EXERCISE AIM:
Retype the passage on YouTube's CTV ads word for word, starting at "It’s no secret" and ending at "for their campaigns?".

TEXT FOR ANALYSIS:
----------------
It’s no secret how ConnectedTV consumption has accelerated in the last year or so, with the Global Pandemic leading to a significant uptake in both penetration and time-spent watching content on the device. In the US, YouTube is the most-used digital video platform for OTT watchers, with March 2020 seeing an 80% increase in watch time year-on-year. However, the questions remaining are: how do publishers adapt their offering to make best use of this consumption, and how might agencies advise clients on the best way to utilise it for their campaigns?

Unsurprisingly, Google are leading the way in their attempts to further bridge the gap between CTV advertising and typical consumer behaviour. The imminent release of a new feature expects to make their YouTube CTV ads more shoppable. Upon the click of your TV remote, or console controller, you’ll be able to send a website link or other call-to-action straight from the CTV advert you’ve been served, through to your mobile device. This serves to remedy the challenge of not wanting to disrupt the viewing experience, while ensuring that YouTube CTV advertising isn’t seen solely as a branding platform. The new feature is strategically aligned to Google’s recent push of products, such as YouTube for Action, which are designed to drive consideration and ultimately sales uplift.
----------------
SUPPLIED DATA:
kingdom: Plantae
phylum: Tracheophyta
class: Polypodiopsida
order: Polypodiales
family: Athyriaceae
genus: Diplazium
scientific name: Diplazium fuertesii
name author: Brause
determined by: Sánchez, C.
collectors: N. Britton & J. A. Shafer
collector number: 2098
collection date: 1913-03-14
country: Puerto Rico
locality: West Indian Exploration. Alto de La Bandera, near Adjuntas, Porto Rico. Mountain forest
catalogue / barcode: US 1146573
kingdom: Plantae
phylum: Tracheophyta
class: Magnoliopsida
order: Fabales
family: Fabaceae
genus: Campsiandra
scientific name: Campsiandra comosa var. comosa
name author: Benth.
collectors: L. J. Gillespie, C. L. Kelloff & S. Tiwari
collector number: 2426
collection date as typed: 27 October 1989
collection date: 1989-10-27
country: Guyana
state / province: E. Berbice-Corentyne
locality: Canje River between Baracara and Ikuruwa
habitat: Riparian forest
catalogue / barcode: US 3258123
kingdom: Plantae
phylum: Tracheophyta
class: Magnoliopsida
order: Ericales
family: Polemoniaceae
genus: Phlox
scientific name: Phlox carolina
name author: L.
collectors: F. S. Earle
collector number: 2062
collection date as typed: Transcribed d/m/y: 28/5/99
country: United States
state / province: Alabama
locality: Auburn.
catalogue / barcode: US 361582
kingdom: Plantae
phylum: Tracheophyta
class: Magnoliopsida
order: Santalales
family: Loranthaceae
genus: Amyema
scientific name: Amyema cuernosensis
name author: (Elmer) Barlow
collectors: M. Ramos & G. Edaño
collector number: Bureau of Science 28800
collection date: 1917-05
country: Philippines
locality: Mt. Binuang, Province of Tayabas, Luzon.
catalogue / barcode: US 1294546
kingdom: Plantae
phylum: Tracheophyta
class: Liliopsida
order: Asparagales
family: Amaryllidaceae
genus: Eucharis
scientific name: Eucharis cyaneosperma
----------------
SOLUTION TO THE EXERCISE:
It’s no secret how ConnectedTV consumption has accelerated in the last year or so, with the Global Pandemic leading to a significant uptake in both penetration and time-spent watching content on the device. In the US, YouTube is the most-used digital video platform for OTT watchers, with March 2020 seeing an 80% increase in watch time year-on-year. However, the questions remaining are: how do publishers adapt their offering to make best use of this consumption, and how might agencies advise clients on the best way to utilise it for their campaigns?